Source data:
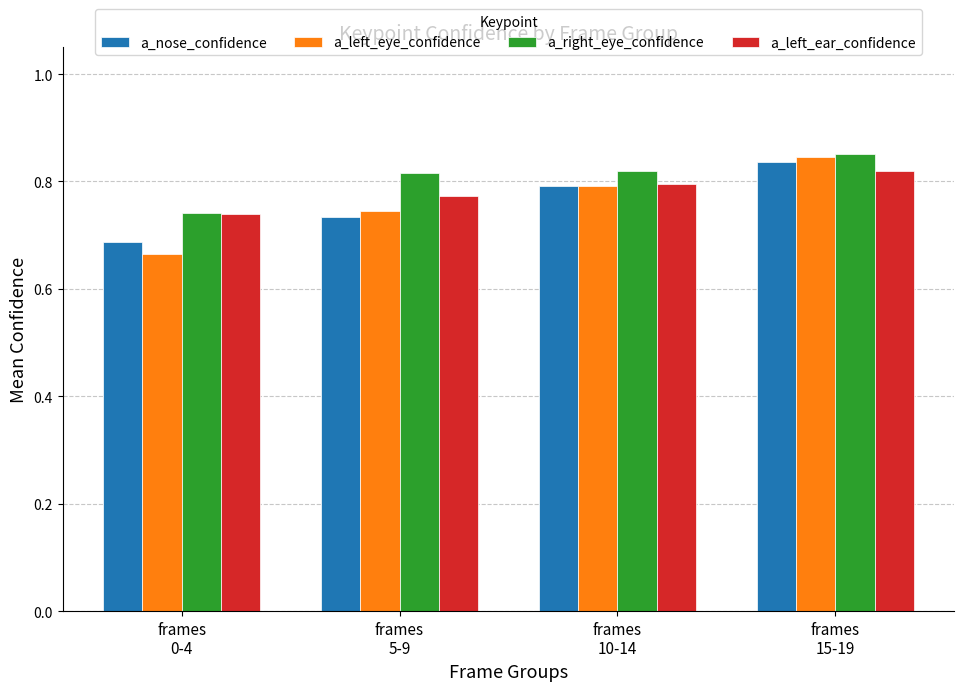

At how many categories does at least one series exceed 0?

4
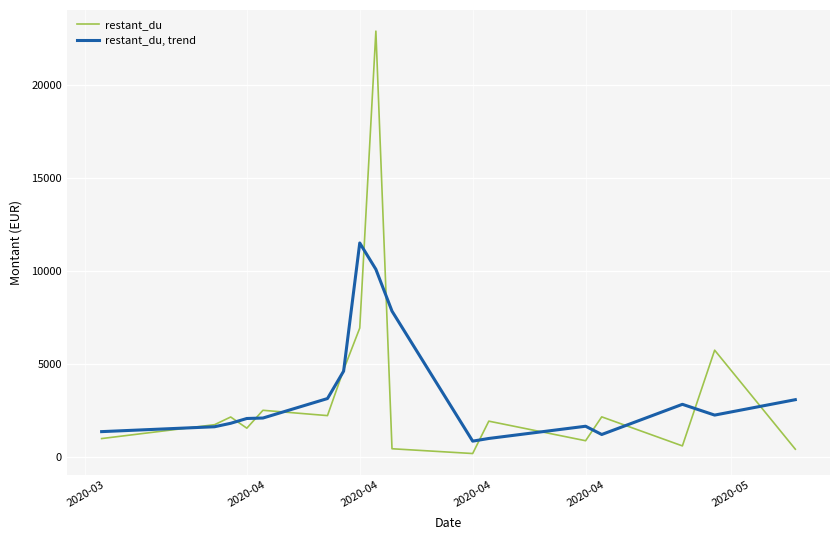

Rank the series by their maximum value, from lowest to highest.

restant_du, trend, restant_du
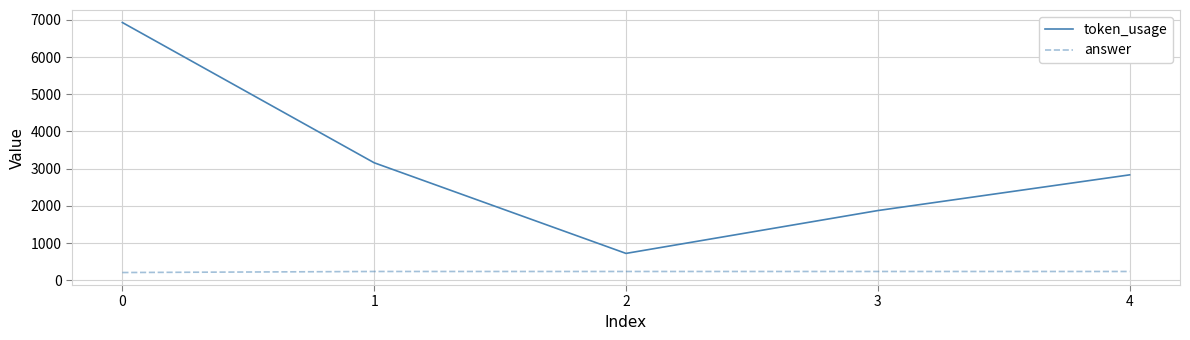

True or false: answer and token_usage cross at least once.

False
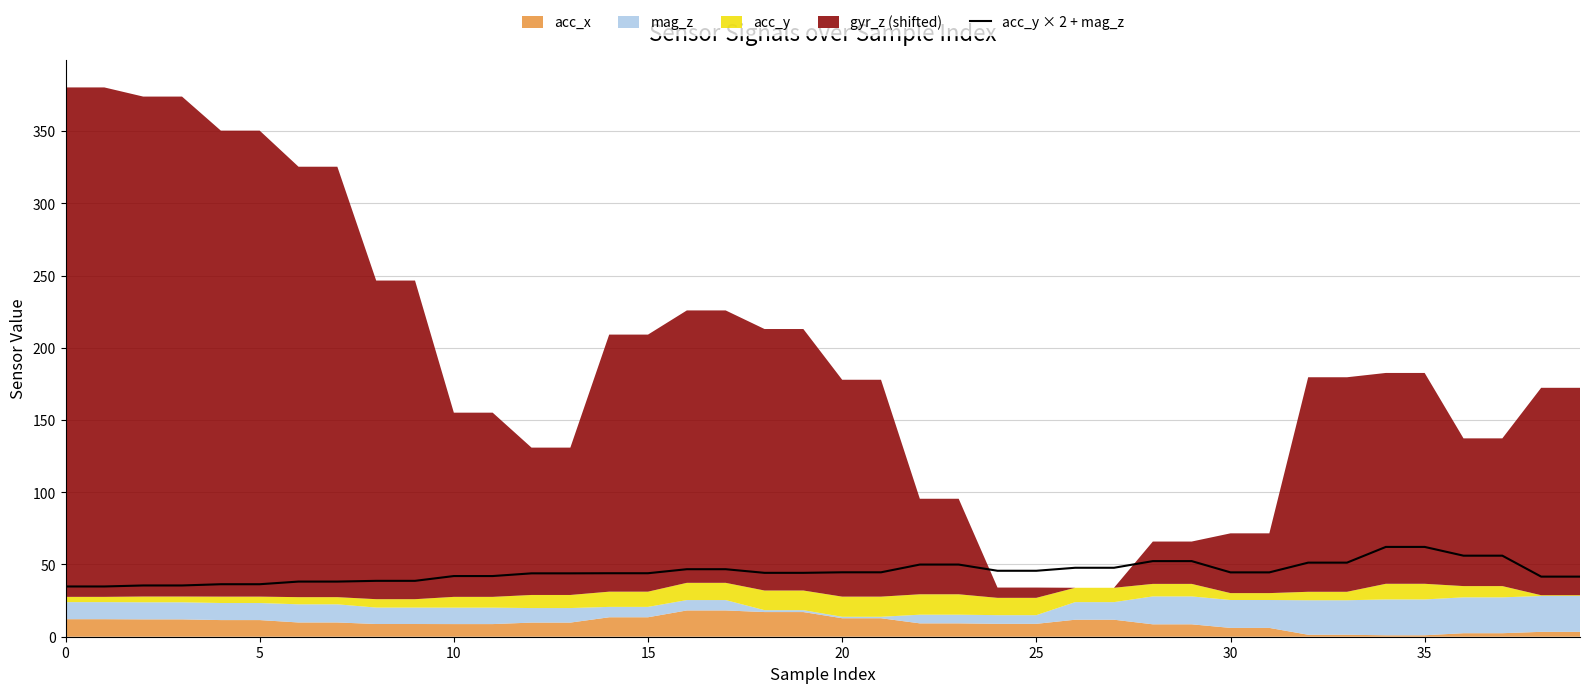

At which label does the data first exceed 44?

16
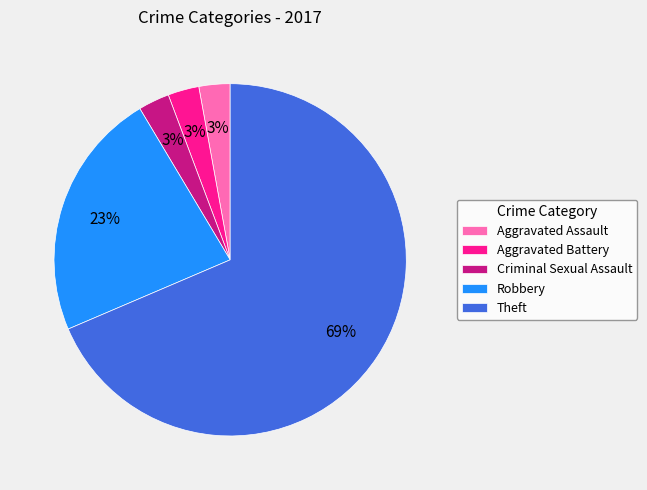

True or false: Aggravated Assault accounts for 9% of the total.

False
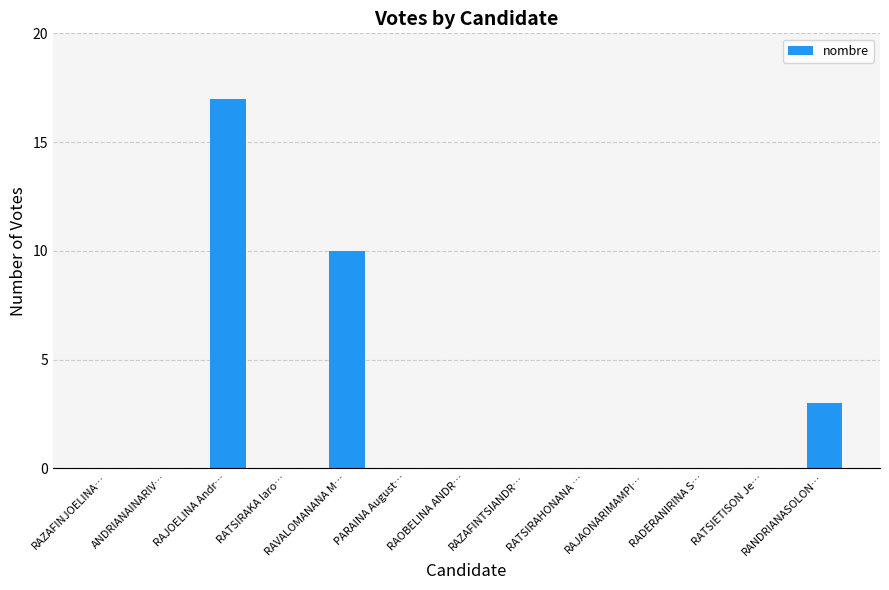

How many series are shown in this chart?

1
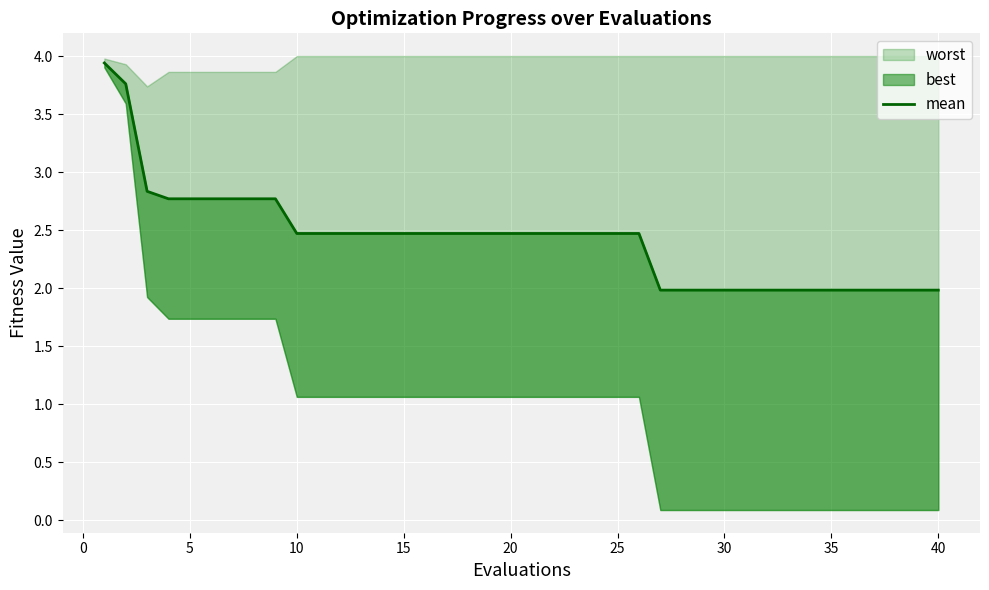

What is the difference between the second highest and minimum values?

1.8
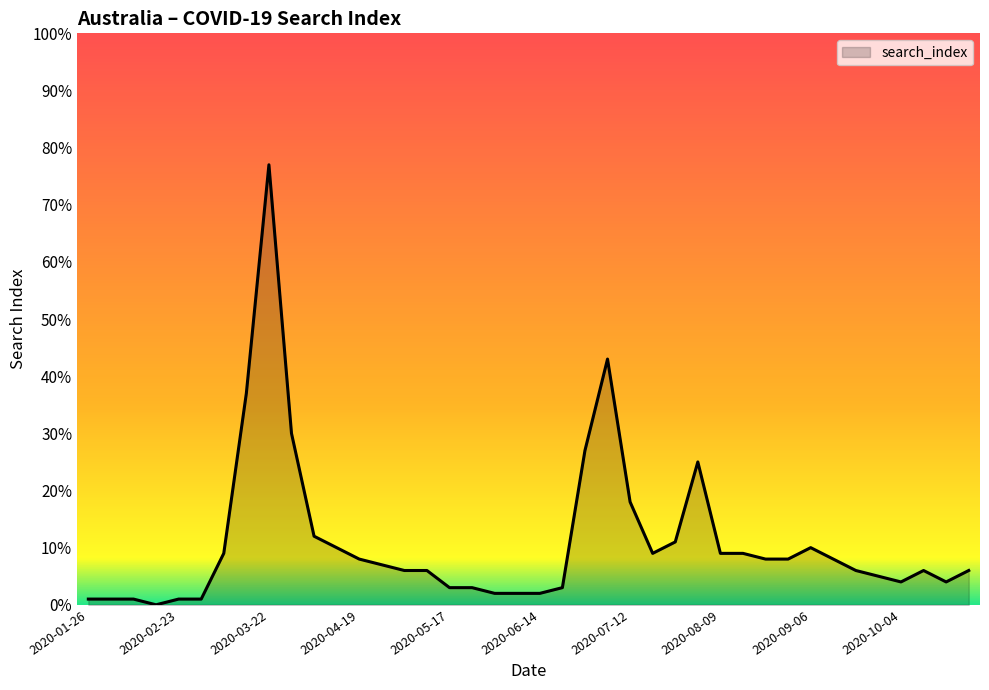

What is the difference between the maximum and minimum values?

77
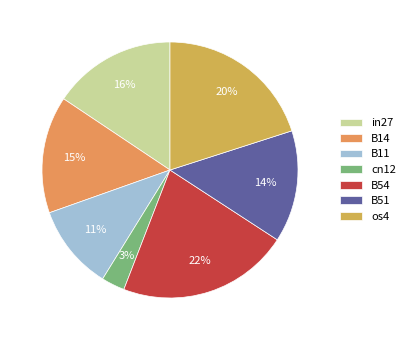

What is the smallest slice in the pie chart?

cn12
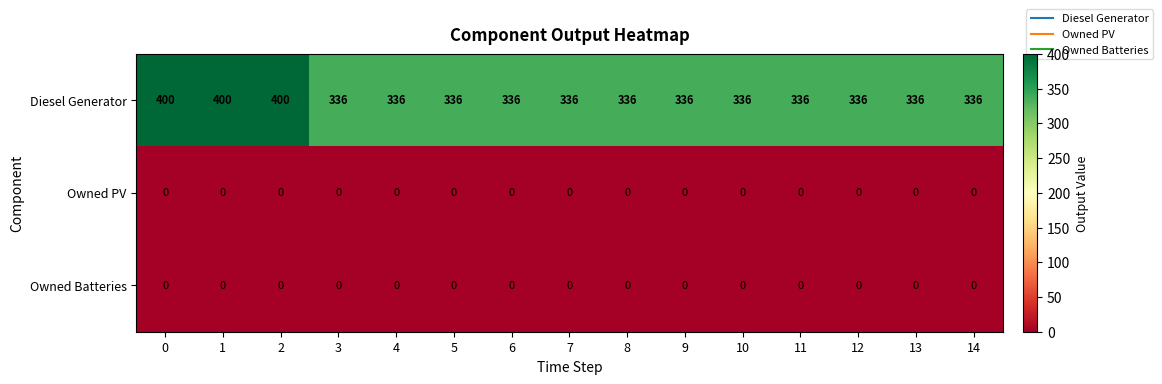

The Owned Batteries series shows 0 at 4. True or false?

True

DESCRIPTION OF THE TASK:
Count the lines of the records above that contain the string "values", matching case exactly, and state only the resulting number.

PROBLEM SOLUTION:
2